Dicen los más encopetados políticos, esas personas nobles e inflamadas de virtuosismo, esos hermosos oradores, carne célebre de elegantes estrados, que las promesas electorales están para cumplirlas. Cuando se pronuncian frases de este género, si uno presta la debida atención, podrá percibir a lo lejos, mezclada entre el precioso trinar de los pajarillos, una rotunda y divertida carcajada. La promesa electoral es la mentira más completa y grotesca que se ha proclamado jamás. Es el enmascarado engaño con que se persuade a los niños. Ningún profesional de la política, independientemente de su bagaje, de su carismático porte o de su exaltado discurso; ningún político de ninguna calaña, sin importar su procedencia humilde o aristocrática, ha proferido nunca —y nunca es nunca— una promesa electoral convencido honestamente de su deber de cumplirla, de su compromiso inquebrantable de llevarla a cabo. La promesa electoral es, con mucho, el timo de la más gruesa estampa, es el tentador caramelo con que se embauca tristemente a los necios. La odiosa hemeroteca, de consultarse apasionadamente en este sentido, podría convertirse en una deliciosa e hilarante obra cómica.

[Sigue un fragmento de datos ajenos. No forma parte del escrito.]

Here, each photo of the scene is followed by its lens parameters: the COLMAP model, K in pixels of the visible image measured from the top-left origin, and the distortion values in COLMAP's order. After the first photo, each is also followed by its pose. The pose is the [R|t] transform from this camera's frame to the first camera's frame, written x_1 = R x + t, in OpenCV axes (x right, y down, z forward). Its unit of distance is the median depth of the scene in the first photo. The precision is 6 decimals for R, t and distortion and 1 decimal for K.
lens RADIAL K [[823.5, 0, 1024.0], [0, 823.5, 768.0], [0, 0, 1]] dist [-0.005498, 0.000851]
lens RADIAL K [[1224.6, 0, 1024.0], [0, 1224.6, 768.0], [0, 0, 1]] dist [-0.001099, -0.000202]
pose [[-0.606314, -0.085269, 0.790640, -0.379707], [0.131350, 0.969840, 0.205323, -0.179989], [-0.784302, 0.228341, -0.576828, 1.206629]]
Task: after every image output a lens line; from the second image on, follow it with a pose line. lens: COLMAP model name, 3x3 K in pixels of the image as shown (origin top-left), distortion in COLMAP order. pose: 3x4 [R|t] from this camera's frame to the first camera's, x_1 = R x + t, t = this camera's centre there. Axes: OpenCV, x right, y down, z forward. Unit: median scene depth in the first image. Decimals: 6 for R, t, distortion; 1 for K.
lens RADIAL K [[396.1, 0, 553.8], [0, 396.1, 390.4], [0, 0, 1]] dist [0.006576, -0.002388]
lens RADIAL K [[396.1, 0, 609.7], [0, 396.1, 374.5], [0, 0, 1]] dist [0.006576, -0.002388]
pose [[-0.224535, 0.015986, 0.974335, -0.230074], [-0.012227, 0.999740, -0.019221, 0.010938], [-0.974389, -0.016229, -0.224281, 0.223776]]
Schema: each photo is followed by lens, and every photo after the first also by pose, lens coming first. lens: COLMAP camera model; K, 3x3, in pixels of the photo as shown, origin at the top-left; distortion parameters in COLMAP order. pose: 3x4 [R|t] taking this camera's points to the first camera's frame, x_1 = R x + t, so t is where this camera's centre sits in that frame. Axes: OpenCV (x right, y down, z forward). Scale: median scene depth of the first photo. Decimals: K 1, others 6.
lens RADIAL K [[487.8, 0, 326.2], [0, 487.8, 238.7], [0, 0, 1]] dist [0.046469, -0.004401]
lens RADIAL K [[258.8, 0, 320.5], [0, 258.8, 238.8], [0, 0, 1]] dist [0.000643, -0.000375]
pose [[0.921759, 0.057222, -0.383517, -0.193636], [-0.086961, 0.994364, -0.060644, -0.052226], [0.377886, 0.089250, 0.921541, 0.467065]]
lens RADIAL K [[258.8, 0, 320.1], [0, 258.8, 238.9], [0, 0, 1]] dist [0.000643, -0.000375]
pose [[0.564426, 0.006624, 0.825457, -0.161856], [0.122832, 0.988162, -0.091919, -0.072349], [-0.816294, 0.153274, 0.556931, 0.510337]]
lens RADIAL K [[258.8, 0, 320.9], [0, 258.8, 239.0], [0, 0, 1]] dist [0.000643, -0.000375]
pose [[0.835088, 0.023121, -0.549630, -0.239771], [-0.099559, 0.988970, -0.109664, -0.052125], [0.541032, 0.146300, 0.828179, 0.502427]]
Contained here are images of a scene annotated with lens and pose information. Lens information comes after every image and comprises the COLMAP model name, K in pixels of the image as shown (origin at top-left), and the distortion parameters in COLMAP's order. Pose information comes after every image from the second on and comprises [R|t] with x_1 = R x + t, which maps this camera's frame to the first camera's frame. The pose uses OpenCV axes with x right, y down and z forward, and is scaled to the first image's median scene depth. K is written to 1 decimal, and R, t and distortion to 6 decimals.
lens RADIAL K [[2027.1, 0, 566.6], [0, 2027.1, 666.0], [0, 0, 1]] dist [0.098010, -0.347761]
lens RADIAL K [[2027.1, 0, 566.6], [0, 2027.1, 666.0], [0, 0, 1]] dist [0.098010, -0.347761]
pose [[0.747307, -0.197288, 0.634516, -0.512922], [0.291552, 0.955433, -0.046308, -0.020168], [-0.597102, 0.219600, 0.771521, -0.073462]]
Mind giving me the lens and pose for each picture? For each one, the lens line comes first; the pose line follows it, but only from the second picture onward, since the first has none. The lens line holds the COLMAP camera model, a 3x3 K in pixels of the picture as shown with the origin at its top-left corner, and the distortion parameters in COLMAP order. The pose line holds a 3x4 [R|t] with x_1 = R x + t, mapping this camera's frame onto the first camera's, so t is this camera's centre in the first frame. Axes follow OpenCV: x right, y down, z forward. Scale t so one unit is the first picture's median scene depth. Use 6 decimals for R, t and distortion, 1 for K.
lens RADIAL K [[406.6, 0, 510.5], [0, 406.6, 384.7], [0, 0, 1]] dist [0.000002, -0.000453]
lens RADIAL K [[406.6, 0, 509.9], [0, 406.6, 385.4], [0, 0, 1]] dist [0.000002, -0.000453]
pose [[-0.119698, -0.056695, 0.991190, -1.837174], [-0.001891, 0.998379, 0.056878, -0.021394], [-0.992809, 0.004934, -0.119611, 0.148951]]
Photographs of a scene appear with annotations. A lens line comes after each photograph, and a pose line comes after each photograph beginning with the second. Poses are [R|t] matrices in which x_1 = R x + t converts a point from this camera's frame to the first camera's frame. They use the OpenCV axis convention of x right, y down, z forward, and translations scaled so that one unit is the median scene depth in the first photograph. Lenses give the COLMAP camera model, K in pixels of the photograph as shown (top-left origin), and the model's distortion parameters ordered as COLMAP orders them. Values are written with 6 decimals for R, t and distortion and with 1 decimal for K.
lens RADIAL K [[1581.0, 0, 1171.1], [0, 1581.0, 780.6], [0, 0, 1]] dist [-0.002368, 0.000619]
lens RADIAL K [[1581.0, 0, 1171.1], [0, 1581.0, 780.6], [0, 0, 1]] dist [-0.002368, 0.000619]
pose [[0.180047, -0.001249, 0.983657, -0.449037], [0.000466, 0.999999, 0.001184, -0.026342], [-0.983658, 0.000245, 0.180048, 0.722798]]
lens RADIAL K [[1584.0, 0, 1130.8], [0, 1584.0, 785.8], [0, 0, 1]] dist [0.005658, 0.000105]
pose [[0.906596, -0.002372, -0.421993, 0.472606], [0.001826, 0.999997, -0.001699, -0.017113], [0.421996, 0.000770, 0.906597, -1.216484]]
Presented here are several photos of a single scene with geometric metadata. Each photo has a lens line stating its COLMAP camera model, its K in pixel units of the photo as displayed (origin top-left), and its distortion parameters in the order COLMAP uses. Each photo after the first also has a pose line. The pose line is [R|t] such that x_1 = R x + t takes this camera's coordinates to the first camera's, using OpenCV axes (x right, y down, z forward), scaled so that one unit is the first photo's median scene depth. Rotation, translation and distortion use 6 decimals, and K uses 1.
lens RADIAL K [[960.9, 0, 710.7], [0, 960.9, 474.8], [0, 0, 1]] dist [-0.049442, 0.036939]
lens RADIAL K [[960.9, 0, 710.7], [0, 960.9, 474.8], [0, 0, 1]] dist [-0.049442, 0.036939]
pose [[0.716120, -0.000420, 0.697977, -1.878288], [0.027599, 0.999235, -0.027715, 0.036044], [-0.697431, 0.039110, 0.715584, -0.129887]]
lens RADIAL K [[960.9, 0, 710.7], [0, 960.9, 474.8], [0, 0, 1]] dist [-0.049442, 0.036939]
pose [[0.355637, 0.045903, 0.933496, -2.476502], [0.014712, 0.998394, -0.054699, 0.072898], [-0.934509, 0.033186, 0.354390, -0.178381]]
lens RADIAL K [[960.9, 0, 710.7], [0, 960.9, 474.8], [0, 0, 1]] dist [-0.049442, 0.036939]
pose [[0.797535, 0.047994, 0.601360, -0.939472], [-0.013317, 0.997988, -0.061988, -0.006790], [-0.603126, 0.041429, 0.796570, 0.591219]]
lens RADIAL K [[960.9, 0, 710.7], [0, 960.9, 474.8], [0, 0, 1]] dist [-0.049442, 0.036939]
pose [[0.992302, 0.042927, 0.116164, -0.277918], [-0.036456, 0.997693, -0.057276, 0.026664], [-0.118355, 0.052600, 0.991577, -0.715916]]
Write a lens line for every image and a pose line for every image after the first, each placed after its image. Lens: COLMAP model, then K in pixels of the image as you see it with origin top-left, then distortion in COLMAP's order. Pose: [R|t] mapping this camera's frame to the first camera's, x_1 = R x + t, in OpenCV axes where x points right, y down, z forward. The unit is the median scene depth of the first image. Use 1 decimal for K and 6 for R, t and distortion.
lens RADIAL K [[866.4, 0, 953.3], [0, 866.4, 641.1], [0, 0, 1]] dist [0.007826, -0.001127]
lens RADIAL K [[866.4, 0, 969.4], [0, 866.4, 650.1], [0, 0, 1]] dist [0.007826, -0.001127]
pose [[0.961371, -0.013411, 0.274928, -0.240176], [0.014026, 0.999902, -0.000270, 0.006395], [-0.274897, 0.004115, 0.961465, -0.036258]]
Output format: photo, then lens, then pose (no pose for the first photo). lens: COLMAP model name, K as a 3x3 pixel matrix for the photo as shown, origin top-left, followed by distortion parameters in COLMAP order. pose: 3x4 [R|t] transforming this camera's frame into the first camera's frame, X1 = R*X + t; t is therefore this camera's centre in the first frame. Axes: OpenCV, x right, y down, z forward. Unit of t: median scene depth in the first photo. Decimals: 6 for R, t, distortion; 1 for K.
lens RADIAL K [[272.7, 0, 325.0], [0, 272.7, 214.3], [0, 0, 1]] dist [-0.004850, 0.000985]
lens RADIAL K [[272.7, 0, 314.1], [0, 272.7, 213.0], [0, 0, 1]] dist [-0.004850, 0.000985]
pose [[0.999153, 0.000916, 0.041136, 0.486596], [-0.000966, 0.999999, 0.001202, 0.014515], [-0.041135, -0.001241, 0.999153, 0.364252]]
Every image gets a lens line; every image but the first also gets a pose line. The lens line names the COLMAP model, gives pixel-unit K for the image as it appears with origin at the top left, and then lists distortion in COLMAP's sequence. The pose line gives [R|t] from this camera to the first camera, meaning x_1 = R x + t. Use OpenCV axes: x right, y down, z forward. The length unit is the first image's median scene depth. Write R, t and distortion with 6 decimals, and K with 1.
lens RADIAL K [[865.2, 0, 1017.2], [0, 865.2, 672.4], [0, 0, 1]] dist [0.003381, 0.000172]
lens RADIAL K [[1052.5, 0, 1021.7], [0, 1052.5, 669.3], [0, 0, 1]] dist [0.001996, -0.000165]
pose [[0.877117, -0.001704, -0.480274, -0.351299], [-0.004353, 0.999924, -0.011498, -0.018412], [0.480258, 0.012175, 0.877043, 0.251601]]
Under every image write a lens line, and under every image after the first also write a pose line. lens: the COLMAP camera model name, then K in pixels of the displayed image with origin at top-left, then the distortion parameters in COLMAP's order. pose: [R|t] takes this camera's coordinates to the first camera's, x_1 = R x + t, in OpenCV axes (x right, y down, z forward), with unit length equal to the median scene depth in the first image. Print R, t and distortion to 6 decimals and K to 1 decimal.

Confesemos ahora, no obstante, que tiene un enorme mérito cacarear promesas electorales sin enrojecer, sin sentirse abrumado visiblemente por el pudor, sin carraspear, sin que a uno le tiemble la voz, sin balbucear, sin que se le incendien de violento rubor la frente y las mejillas. Tiene un mérito inconmensurable, así lo reconocemos, seamos justos, manifestar públicamente una burda mentira sin inmutarse, sin acabar sintiéndose presa de la más absoluta vergüenza. No todo el mundo sería capaz de una hazaña semejante, de tanta estoica grandeza. Hay que tener madera, excepcional madera de político, de persona pública, de servidor del pueblo: de serpiente bíblica. Por el contrario, una persona bondadosa y franca se interrumpiría a sí misma con asombro en mitad de una patraña, y se echaría ruidosamente a reír. O a llorar amargamente, que en tales casos vendría a ser exactamente lo mismo.
Y vemos, con estupor y cierta ternura, hordas de benditos que comulgan inocentemente con el engaño, con la estafa de ese reiterado juramento de campaña electoral. Observamos, con melancólica resignación, ejércitos de muchedumbre alienada, vencida por el embuste, que acude a las urnas con el voto entre los dientes, bajo una radiante y espléndida sonrisa. Contemplamos, entre lágrimas de viva sorpresa, a la masa ovejera, de rodillas, aceptando mansamente el viejo camelo.
Vote usted a quien le dé la gana, vote usted con la mano en el corazón, vote con el intelecto. Déjese llevar usted por la ideología que más lo seduzca, preste su voto sagrado a aquella formación política que considere afín a sus convicciones, a aquella que encuentre más oportuna para liderar el gobierno de un municipio o de una comunidad. Pero jamás hipoteque su voto a una promesa electoral. No tolere usted —aquí introducimos nuestro humilde consejo— que lo hechicen vilmente con falacias tan groseras e infames como una miserable promesa electoral.